_Entries supplied_.
'''
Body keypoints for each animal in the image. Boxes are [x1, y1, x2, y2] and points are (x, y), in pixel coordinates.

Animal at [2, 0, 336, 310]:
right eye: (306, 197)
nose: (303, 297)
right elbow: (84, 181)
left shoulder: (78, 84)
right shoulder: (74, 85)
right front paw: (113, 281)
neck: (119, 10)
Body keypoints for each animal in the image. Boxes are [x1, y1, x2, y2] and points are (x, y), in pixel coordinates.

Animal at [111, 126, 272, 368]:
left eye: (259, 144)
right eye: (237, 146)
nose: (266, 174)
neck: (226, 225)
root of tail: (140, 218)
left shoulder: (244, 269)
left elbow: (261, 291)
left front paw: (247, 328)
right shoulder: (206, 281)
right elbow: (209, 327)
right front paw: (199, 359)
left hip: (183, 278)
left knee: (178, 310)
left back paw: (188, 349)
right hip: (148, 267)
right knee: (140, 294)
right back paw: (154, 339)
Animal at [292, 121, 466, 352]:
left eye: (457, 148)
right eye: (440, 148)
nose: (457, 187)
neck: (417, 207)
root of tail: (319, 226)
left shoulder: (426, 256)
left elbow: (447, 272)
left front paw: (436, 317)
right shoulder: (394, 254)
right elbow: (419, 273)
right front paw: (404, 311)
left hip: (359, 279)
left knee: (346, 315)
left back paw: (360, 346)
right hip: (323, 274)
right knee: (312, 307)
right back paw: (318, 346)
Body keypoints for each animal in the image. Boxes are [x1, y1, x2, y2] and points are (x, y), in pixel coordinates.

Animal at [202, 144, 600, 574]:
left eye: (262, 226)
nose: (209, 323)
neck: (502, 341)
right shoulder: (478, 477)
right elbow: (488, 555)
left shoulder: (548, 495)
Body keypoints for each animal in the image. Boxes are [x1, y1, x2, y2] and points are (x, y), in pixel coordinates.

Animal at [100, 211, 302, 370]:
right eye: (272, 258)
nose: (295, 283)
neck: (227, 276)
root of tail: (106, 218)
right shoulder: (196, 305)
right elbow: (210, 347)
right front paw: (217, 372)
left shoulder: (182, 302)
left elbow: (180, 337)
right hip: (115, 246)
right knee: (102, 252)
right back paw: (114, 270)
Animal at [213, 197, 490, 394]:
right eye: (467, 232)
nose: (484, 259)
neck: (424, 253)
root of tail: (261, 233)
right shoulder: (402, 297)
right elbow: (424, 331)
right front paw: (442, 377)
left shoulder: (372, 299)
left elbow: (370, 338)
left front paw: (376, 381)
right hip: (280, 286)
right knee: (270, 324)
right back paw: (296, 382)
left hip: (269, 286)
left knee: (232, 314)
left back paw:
'''
_Aim of the task_. The records above should be returned exactly.

_Answer to the exercise_.
Body keypoints for each animal in the image. Boxes are [x1, y1, x2, y2] and points are (x, y), in pixel coordinates.

Animal at [2, 0, 336, 310]:
right eye: (306, 197)
nose: (303, 297)
right elbow: (84, 181)
left shoulder: (78, 84)
right shoulder: (74, 85)
right front paw: (113, 281)
neck: (119, 10)
Body keypoints for each animal in the image. Boxes are [x1, y1, x2, y2] and points are (x, y), in pixel coordinates.

Animal at [111, 126, 272, 368]:
left eye: (259, 144)
right eye: (237, 146)
nose: (266, 174)
neck: (226, 225)
root of tail: (140, 218)
left shoulder: (244, 269)
left elbow: (261, 291)
left front paw: (247, 328)
right shoulder: (206, 281)
right elbow: (209, 327)
right front paw: (199, 359)
left hip: (183, 278)
left knee: (178, 310)
left back paw: (188, 349)
right hip: (148, 267)
right knee: (140, 294)
right back paw: (154, 339)
Animal at [292, 121, 466, 352]:
left eye: (457, 148)
right eye: (440, 148)
nose: (457, 187)
neck: (417, 207)
root of tail: (319, 226)
left shoulder: (426, 256)
left elbow: (447, 272)
left front paw: (436, 317)
right shoulder: (394, 254)
right elbow: (419, 273)
right front paw: (404, 311)
left hip: (359, 279)
left knee: (346, 315)
left back paw: (360, 346)
right hip: (323, 274)
right knee: (312, 307)
right back paw: (318, 346)
Body keypoints for each animal in the image. Boxes are [x1, y1, x2, y2] and points are (x, y), in pixel coordinates.

Animal at [202, 144, 600, 574]:
left eye: (262, 226)
nose: (209, 323)
neck: (502, 341)
right shoulder: (478, 477)
right elbow: (488, 555)
left shoulder: (548, 495)
Body keypoints for each animal in the image. Boxes are [x1, y1, x2, y2] and points are (x, y), in pixel coordinates.

Animal at [100, 211, 302, 370]:
right eye: (272, 258)
nose: (295, 283)
neck: (227, 276)
root of tail: (106, 218)
right shoulder: (196, 305)
right elbow: (210, 347)
right front paw: (217, 372)
left shoulder: (182, 302)
left elbow: (180, 337)
right hip: (115, 246)
right knee: (102, 252)
right back paw: (114, 270)
Animal at [213, 197, 490, 394]:
right eye: (467, 232)
nose: (484, 259)
neck: (424, 253)
root of tail: (261, 233)
right shoulder: (402, 297)
right elbow: (424, 331)
right front paw: (442, 377)
left shoulder: (372, 299)
left elbow: (370, 338)
left front paw: (376, 381)
right hip: (280, 286)
right knee: (270, 324)
right back paw: (296, 382)
left hip: (269, 286)
left knee: (232, 314)
left back paw:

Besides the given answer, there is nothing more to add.